25.04.2016

Nuit Debout : que faut-il en penser ? par Jean Dionis

Né en mars, le mouvement « Nuit Debout » a d’abord pris racine à Paris, place de la République. Il se caractérise par des débats permanents à l’intérieur de commissions, quant à elles plus ou moins permanentes (commission éducation, commission « grève générale », etc..) et des actions directement en relation avec les débats en cours.  

Dans sa forme comme dans sa sensibilité politique dominante, ce mouvement ne tombe pas du ciel. Il est clairement l’héritier, le cousin germain des occupations de places espagnoles (Plaza de Catalunya et  Puerta del Sol) qui ont rassemblé plus de 2 millions d’espagnols en mai juin 2011 et qui, au final, déboucha sur la création d’un nouveau parti politique PODEMOS, auteur d’une belle performance électorale lors des dernières élections législatives Espagnoles.

Le mouvement s’étend à la fois en Province et à l’étranger (Montréal, etc…). Il faut donc le prendre au sérieux.

Le prendre au sérieux, c’est donc d’abord le considérer comme un signe, comme un capteur d’opinion publique, comme un symptôme de dysfonctionnement de notre démocratie.

Les participants de Nuit Debout disent à la nation quelque chose de très clair : « Nous ne voulons pas d’une vie politique monopolisée par des professionnels de la politique.
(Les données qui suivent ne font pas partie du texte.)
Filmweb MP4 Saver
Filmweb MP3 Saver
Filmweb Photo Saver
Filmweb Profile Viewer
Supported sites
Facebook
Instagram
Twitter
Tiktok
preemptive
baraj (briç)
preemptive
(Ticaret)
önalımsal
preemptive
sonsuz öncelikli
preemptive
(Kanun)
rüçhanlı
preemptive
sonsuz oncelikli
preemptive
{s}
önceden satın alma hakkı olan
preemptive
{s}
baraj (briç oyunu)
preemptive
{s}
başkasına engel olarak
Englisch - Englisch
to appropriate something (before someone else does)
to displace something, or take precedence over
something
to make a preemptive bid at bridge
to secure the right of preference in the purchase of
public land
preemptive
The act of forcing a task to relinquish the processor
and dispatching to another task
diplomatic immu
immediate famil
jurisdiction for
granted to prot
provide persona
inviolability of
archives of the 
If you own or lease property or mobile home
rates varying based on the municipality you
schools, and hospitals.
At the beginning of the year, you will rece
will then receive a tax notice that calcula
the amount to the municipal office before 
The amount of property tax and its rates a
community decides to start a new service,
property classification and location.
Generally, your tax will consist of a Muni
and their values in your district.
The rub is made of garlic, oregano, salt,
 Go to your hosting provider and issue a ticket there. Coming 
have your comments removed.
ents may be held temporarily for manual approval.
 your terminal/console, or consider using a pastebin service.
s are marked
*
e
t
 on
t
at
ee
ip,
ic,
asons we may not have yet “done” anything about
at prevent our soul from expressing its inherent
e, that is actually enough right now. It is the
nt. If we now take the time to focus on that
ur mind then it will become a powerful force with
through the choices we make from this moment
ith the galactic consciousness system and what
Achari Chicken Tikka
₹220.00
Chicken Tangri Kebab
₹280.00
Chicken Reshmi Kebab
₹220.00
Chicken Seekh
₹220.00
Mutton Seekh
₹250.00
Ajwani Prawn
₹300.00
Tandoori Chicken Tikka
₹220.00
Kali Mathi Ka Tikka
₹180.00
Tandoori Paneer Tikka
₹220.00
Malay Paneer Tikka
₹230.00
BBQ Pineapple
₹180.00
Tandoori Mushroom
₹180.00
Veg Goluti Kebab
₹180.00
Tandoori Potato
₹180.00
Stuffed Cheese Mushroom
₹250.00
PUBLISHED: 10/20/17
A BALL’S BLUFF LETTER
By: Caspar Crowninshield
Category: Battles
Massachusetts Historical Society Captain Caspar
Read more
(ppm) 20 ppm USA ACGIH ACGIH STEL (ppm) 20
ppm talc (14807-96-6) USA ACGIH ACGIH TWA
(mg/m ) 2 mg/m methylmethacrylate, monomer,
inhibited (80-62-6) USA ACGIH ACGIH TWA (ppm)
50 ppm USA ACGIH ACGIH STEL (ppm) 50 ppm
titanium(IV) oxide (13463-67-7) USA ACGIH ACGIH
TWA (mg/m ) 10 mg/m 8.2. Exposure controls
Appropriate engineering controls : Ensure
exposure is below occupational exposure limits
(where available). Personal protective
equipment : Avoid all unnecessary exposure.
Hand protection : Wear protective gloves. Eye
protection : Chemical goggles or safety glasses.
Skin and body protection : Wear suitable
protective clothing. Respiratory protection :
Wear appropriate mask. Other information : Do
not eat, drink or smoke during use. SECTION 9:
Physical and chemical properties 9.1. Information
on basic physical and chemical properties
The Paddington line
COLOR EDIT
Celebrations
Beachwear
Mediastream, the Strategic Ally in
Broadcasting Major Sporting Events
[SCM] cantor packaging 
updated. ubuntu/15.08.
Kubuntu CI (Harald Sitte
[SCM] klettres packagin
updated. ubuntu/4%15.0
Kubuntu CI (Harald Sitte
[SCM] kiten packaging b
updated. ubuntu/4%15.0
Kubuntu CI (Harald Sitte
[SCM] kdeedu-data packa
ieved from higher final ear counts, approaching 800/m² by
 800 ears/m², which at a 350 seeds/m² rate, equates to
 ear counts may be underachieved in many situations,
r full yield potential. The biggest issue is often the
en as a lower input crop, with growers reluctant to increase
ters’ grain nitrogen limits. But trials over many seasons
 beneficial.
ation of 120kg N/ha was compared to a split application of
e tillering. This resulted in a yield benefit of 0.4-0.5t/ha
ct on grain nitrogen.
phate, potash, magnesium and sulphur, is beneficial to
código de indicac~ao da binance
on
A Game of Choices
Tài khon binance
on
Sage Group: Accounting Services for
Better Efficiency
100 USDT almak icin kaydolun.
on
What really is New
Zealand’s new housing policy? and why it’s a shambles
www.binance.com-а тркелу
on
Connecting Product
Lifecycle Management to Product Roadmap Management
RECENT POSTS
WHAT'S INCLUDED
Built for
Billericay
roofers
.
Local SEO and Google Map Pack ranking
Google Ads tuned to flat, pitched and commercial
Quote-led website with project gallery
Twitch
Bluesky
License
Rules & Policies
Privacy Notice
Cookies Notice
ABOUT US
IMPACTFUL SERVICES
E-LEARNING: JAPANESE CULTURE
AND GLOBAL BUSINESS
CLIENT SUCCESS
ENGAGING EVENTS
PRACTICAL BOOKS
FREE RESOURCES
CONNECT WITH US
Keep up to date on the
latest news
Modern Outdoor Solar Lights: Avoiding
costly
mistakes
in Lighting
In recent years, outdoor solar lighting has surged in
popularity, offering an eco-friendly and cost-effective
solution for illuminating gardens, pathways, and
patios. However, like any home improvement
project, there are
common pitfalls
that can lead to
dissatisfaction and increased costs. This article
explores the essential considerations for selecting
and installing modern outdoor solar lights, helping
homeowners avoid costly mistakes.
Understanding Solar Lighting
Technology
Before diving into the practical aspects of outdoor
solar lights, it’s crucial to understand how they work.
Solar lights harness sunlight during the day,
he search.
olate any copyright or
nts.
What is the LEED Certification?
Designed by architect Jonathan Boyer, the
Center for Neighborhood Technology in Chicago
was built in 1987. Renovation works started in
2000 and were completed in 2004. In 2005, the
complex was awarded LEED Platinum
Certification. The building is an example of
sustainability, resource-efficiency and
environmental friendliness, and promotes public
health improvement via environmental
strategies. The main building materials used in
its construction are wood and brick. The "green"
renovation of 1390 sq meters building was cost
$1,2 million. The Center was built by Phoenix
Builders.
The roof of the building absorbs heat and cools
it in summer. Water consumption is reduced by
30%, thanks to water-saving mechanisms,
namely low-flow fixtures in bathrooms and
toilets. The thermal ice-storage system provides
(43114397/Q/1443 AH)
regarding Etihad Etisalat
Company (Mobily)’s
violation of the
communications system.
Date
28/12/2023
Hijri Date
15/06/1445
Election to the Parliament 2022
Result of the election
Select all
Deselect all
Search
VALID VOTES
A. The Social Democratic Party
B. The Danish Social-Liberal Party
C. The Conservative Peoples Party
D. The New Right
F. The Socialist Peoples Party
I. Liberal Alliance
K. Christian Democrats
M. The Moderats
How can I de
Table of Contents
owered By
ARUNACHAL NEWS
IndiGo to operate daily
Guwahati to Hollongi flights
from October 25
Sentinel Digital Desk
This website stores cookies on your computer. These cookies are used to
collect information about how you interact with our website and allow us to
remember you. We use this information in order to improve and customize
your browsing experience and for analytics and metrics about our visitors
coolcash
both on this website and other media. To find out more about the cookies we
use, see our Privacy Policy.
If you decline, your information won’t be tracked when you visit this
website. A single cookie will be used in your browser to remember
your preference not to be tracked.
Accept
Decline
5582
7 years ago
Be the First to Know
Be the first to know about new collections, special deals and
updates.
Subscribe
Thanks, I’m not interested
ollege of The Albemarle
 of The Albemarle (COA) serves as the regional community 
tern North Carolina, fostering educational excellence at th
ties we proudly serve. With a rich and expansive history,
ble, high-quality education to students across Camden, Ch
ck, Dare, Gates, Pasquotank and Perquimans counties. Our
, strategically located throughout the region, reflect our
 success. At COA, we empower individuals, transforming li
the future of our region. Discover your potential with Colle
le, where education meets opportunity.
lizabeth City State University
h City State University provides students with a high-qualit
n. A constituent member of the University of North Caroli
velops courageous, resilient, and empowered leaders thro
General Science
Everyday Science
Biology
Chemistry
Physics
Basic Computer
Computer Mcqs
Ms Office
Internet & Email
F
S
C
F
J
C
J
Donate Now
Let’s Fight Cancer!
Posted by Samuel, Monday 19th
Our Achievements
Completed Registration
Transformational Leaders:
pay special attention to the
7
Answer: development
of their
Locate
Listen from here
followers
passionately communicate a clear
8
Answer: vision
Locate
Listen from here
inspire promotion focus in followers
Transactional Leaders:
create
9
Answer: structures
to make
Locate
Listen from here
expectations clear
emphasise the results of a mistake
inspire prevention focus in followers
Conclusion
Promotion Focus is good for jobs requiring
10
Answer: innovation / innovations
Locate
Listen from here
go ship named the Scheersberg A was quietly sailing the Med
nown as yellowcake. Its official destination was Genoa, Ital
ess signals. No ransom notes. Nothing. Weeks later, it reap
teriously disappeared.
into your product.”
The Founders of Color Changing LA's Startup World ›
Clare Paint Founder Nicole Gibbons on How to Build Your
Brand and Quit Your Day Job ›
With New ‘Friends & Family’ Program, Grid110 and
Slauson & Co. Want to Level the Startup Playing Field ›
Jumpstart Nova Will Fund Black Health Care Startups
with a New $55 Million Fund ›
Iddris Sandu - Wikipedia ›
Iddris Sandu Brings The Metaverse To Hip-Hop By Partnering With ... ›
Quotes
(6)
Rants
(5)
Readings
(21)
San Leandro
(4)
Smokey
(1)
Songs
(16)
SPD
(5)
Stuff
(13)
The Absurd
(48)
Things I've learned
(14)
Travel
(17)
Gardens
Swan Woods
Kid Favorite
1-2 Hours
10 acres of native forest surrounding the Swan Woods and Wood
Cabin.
Le peuple doit se réapproprier les décisions politiques majeures ».

Idéologiquement, Nuit Debout conteste la démocratie représentative actuelle et propose une démocratie directe faite de mouvements sociaux ayant chacun leur gouvernance directe : les fameuses AG de Nuit Debout.

C’est d’ailleurs sur ce terrain de l’épuisement de notre démocratie représentative actuelle que le mouvement est le plus intéressant. Car la crise de ce modèle issue des Lumières du XVIIIème siècle est réelle. Tous les indicateurs démocratiques sont à l’orange : participation aux élections en baisse, montée électorale des partis populistes, diminution des adhérents des partis politiques, impuissance des politiques publiques à résoudre les principaux problèmes de la société (chômage, insécurité…).

Nuit Debout doit nous inciter à être audacieux en matière de changement de nos pratiques politiques : conseils de quartier avec de réels pouvoirs, évaluation en ligne des différents projets et politiques publiques, pouvoirs renforcés aux assemblées générales d’actionnaires en entreprise…

Nous ne devons pas avoir peur d’ouvrir ce grand chantier de la démocratie du XXIième siècle. Et si Nuit Debout nous stimule dans cette direction, franchement tant mieux.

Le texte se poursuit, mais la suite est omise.